Milos Formans Hommage an die Theaterpoetik der 60er Jahre

Ein gut bezahlter Spaziergang

Eine gelungene Rückkehr in die Theaterpoetik der sechziger Jahre war es: Die Jazz-Oper "Ein gut bezahlter Spaziergang", inszeniert vom Oscar-Filmregisseur Milos Forman und seinen Söhnen im Prager Nationaltheater.

Mit lange dauernden Standing Ovations wurde Milos Forman mit seinem Team bei den beiden Premieren belohnt. Es war sein erster Auftrag für das Prager Nationaltheater. Wie der Filmemacher vor der Premiere sagte, war es auch seine erste Opernregie. Die Opernausschnitte, die er für seinen Oscar-Film "Amadeus" einst gedreht hatte, soll man nicht mit berechnen:

"Ich bin ein Anfänger, ich habe nie eine Oper in einem Theater inszeniert. Kurze Opernausschnitte für einen Film zu drehen, das ist etwas anderes. Und ich sage es ganz offen, einen Film zu drehen ist im Vergleich mit der Theaterregie viel einfacher. Und zwar aus einigen Gründen: Der größte Unterschied besteht wahrscheinlich im Folgenden: Bei einem Film bereite ich eine Szene vor, ich überreiche es dem Kameramann, wir drehen es und wenn es nicht gut ist, dann noch einmal und noch einmal, und jetzt war das schon in Ordnung und wir haben es im Kasten. Hier im Theater muss man zehn oder mehr Stunden voll konzentriert sein. Man kommt an einem Tag zu einem guten Resultat. Am nächsten Tag fängt man an, wieder zu proben und alles sieht anders aus - einer hat das da vergessen, der andere machte etwas falsch und wir fangen wieder neu an. Dies ist schon für die Nerven anspruchsvoll, und meistens lade ich es dann bei meinen Söhnen ab."

Die Jazzoper "Ein gut bezahlter Spaziergang" entstand bereits 1965. Jiri Suchy und Jiri Slitr haben sie für ihr Theater Semafor geschrieben, das damals schon zu einer Kultszene geworden ist. Sowohl die Musik, als auch Suchys einfallsreichen Texte unterschieden sich vollständig von der offiziell gepredigten Kulturorientierung. Milos Forman bedeutet diese Jazzoper sowie die Poetik des Theaters Semafor überhaupt sehr viel:

"Für mich ist sie deshalb aus dem Grund aktuell, weil es meine wahrscheinlich emotionalste Erinnerung ist. Ich erinnere mich an den Mist in der tschechischen Kultur der fünfziger Jahre, als hier der aus Moskau importierte sozialistische Realismus kopiert wurde. Auf einmal entstand das Theater Semafor, das eine Streicheleinheit für den Geist und Seele war. Ich bin demgegenüber sehr sentimental und bin Herrn Suchy dafür, dass er uns damals die Augen geöffnet hatte, sehr dankbar."

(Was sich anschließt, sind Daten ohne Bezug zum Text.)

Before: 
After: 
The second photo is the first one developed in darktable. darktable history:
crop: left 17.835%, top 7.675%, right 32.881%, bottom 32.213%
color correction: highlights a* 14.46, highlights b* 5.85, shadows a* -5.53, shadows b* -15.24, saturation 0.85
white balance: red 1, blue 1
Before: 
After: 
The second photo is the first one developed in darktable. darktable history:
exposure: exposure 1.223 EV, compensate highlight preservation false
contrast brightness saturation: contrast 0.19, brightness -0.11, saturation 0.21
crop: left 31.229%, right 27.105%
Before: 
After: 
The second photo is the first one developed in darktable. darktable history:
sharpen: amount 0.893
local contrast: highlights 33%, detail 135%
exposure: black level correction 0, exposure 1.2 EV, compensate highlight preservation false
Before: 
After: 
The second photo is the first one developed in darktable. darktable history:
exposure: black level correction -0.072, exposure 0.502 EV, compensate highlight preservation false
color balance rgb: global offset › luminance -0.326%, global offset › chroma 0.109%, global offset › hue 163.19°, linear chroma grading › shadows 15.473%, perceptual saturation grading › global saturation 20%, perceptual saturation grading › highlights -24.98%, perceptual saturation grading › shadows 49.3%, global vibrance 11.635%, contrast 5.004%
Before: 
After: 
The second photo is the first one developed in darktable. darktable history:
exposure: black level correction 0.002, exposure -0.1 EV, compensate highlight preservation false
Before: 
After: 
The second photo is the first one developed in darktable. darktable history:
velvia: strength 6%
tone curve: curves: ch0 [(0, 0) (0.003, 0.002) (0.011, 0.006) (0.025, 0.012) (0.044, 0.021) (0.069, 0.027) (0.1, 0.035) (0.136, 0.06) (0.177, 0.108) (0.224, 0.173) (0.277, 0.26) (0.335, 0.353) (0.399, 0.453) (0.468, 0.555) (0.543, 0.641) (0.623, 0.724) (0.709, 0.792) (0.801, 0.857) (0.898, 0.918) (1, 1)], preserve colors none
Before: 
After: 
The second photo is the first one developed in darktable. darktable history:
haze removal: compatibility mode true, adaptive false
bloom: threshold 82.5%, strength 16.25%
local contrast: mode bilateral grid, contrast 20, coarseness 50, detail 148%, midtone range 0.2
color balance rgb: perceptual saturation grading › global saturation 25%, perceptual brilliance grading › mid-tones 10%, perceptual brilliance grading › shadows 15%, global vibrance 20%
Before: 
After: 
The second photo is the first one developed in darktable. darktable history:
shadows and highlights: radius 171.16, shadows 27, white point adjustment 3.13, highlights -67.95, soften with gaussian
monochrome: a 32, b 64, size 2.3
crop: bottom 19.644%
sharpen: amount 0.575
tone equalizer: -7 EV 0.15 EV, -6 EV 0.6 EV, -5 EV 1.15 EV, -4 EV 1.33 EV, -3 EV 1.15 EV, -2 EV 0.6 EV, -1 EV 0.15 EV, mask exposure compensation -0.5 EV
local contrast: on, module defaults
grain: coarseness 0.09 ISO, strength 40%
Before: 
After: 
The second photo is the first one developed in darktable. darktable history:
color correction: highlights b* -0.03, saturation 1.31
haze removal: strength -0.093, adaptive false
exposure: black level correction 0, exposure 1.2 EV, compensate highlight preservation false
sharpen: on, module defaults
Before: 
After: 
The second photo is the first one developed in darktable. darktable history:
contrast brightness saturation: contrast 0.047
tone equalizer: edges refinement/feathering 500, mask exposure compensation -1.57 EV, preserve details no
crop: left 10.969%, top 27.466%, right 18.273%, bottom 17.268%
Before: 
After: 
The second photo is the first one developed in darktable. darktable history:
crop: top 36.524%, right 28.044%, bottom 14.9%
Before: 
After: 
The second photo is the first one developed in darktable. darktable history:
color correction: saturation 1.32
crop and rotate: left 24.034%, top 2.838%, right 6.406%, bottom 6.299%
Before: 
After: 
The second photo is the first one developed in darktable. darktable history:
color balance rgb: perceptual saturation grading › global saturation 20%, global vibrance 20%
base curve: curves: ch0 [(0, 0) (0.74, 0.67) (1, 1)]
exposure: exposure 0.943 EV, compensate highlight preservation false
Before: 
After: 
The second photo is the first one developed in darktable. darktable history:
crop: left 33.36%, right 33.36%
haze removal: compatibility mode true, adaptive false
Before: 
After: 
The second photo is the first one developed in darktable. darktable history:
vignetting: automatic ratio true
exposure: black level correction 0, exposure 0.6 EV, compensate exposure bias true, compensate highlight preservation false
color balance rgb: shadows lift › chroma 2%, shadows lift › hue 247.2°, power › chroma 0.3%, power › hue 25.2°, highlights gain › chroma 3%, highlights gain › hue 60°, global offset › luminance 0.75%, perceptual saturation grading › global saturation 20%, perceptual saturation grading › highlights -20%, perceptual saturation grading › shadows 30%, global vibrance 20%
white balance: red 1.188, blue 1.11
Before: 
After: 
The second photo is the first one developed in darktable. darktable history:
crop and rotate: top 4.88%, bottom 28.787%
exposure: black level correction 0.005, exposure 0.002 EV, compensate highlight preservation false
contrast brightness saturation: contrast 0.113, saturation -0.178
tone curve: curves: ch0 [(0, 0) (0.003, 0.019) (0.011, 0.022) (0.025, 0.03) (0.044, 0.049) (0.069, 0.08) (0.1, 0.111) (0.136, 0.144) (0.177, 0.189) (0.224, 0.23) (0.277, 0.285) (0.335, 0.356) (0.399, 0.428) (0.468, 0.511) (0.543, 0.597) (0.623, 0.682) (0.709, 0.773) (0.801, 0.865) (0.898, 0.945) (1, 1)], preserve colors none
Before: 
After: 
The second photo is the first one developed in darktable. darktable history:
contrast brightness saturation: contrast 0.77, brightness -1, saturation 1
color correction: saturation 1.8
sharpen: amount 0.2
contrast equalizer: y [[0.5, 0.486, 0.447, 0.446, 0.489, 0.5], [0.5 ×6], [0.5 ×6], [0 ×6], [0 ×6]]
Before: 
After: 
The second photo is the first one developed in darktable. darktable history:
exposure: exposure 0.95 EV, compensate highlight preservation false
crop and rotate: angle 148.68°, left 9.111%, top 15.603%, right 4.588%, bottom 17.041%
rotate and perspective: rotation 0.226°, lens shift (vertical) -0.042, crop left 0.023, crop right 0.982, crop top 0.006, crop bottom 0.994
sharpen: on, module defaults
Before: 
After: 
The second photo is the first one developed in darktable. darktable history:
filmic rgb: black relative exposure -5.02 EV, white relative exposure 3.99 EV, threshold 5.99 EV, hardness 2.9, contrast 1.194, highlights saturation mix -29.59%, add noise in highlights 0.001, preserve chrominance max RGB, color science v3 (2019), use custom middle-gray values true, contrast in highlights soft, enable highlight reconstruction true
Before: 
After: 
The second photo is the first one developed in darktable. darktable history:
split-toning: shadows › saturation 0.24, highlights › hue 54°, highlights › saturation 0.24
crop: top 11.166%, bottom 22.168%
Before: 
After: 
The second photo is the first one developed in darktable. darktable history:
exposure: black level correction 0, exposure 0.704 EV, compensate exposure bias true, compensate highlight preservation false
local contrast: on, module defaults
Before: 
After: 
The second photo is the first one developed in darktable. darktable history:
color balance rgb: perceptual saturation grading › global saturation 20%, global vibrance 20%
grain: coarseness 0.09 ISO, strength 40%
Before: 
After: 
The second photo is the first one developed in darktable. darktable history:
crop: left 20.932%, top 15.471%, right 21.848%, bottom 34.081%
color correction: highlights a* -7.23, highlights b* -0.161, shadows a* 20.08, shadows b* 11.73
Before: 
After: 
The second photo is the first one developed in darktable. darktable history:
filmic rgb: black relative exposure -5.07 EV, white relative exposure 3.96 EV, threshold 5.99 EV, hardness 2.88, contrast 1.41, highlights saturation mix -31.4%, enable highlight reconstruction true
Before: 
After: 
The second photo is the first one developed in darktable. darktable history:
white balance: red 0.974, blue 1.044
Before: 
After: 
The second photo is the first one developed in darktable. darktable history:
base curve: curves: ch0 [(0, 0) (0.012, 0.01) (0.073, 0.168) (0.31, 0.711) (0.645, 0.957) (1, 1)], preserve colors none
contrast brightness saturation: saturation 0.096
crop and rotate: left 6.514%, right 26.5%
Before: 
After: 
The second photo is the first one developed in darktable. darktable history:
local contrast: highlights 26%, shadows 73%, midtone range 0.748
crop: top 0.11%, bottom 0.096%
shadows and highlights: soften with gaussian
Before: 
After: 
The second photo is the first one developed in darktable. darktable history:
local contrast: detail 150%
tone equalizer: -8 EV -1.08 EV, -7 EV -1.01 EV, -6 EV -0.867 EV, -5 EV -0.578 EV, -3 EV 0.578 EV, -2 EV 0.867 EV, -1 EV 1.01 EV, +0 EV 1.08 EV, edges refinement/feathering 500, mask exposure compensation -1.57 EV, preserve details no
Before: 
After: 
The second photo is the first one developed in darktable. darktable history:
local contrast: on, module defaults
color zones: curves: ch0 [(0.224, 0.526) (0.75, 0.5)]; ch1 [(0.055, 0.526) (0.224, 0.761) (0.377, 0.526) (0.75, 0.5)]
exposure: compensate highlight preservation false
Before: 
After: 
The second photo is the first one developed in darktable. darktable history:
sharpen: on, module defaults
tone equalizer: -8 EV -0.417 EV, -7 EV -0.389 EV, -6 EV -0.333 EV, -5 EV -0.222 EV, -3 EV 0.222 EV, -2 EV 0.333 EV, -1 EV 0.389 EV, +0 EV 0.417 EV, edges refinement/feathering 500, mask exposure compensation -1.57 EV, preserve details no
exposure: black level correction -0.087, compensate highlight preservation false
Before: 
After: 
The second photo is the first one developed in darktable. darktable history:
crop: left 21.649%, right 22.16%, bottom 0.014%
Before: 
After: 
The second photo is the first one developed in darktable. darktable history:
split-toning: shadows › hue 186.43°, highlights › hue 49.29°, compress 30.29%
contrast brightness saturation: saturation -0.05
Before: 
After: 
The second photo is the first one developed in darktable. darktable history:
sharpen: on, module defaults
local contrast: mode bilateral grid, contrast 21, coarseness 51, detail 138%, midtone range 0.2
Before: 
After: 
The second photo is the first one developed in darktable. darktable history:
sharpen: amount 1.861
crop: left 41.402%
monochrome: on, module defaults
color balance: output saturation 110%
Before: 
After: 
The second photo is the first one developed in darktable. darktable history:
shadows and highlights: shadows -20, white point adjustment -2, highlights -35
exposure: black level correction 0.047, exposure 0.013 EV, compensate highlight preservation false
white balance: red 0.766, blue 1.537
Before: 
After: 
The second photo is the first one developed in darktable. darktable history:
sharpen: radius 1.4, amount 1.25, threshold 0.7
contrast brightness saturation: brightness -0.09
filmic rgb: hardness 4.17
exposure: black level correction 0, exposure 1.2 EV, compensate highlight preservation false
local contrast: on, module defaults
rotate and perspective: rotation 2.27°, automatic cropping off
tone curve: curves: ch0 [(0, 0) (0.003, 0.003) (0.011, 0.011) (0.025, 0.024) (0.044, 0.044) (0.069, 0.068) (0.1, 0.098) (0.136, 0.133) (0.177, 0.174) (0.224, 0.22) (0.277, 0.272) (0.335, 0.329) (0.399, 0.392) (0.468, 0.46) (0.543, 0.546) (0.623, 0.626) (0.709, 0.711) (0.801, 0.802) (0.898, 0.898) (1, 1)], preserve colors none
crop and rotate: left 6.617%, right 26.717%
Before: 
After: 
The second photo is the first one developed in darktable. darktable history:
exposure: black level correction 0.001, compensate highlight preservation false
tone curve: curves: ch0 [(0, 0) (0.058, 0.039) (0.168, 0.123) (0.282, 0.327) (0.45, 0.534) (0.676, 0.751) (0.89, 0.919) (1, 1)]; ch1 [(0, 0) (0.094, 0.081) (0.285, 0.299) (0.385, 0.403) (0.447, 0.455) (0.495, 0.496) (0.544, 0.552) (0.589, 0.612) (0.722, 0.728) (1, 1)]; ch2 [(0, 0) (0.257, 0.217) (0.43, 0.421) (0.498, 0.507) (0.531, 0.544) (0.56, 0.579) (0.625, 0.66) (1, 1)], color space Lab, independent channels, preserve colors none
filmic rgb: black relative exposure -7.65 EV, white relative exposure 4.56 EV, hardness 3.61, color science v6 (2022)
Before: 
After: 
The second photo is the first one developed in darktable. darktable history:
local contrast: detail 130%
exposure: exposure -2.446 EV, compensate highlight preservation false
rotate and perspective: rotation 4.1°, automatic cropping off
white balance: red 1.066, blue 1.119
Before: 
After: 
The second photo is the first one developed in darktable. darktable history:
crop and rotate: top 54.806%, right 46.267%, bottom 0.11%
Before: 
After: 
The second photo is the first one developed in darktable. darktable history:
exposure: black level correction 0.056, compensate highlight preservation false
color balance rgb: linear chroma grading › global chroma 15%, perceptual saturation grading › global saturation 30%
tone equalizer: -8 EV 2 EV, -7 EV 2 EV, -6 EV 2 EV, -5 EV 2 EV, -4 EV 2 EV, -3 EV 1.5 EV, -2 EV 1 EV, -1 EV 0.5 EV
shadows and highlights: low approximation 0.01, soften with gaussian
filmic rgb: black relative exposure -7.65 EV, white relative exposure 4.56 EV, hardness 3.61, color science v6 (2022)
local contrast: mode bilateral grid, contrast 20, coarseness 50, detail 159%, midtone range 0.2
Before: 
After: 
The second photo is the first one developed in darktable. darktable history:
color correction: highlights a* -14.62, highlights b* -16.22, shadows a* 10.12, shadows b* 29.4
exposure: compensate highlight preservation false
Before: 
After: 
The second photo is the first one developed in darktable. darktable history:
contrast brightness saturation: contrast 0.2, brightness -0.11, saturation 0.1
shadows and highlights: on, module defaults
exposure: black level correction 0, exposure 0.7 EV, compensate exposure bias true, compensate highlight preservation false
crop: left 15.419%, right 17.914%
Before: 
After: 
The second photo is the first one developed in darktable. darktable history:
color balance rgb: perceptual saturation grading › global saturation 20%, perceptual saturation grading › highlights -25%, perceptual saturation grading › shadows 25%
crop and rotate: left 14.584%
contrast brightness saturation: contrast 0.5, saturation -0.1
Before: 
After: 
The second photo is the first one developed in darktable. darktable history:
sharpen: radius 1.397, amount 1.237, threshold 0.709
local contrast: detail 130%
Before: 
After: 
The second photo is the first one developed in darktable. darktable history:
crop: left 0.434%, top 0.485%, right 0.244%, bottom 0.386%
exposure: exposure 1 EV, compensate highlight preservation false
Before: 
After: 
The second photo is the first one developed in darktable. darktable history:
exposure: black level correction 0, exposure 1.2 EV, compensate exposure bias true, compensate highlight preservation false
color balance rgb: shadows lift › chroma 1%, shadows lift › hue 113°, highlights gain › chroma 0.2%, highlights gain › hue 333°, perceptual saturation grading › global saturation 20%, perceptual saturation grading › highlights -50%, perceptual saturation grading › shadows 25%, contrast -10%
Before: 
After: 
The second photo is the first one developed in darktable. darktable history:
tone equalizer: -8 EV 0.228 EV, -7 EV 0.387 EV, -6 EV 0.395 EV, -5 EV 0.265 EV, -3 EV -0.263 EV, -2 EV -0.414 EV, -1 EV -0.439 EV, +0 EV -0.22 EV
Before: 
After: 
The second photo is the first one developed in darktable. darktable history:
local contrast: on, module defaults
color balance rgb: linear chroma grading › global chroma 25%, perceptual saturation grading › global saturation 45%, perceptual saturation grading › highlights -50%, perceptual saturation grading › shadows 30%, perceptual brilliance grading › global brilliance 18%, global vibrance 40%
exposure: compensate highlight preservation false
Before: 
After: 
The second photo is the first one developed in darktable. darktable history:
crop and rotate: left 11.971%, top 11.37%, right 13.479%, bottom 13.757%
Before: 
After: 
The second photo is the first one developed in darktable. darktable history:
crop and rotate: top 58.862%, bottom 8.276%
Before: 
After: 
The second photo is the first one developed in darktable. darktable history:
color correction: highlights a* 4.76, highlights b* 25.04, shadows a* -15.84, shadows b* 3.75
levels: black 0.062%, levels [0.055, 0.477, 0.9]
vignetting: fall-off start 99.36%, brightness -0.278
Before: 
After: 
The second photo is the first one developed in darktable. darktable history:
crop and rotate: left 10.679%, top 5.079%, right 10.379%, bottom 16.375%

Für die Neuinszenierung wurde die ursprüngliche Kammeroper neu instrumentalisiert und außerdem auf Wunsch des Regisseurs um einige weitere Lieder von Jiri Suchy erweitert. Die reichlich mit spielerischen Ideen geschmückte Inszenierung verrät den Stil des Familienteams Forman. Vater Milos Forman arbeitete an der Aufführung mit seinen Zwillingssöhnen Petr und Matej zusammen: Petr war als Co-Regisseur tätig und Matej entwarf das Bühnenbild.